- EXERCISE INSTRUCTIONS: Copy out each line of the data holding "пюре".

- MATERIAL FOR THIS EXERCISE:
========================

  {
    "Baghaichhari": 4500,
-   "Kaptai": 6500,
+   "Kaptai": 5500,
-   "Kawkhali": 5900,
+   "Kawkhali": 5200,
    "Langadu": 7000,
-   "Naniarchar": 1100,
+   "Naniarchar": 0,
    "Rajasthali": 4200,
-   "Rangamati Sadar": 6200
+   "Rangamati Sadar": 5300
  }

========================

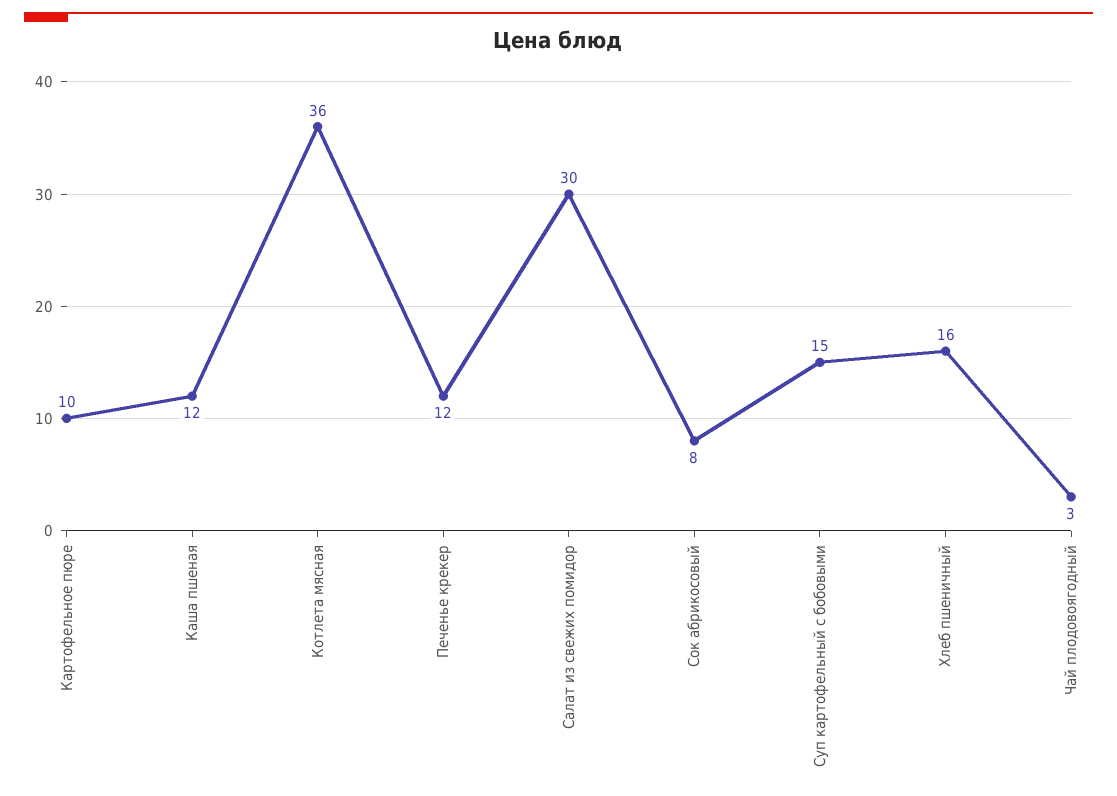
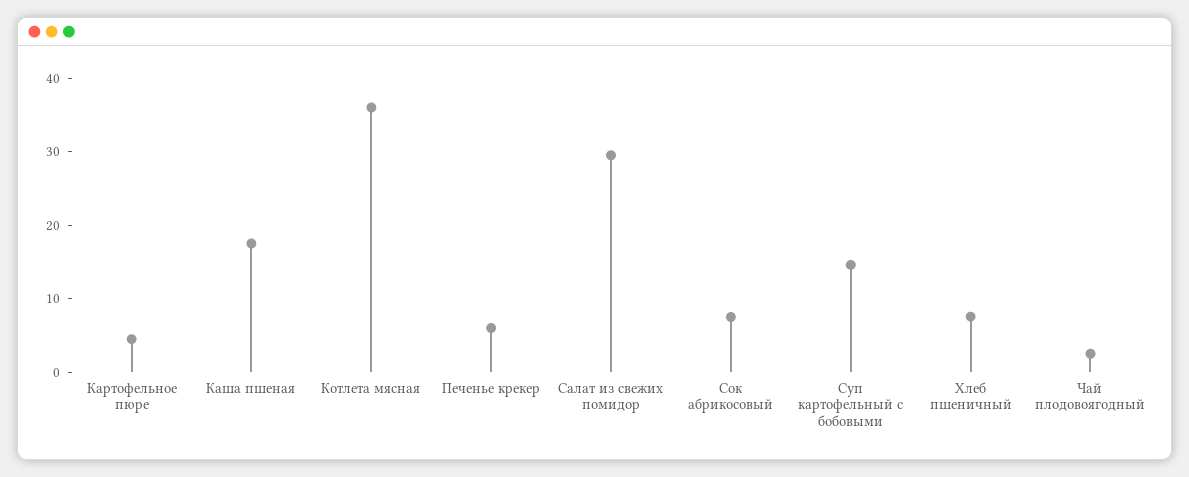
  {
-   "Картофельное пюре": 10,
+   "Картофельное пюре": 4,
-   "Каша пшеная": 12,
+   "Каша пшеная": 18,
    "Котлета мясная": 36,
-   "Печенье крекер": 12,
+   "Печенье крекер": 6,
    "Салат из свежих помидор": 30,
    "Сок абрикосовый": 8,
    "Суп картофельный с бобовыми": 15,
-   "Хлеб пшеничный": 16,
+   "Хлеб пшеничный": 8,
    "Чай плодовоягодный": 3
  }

========================

- ANSWER BOX:
-   "Картофельное пюре": 10,
+   "Картофельное пюре": 4,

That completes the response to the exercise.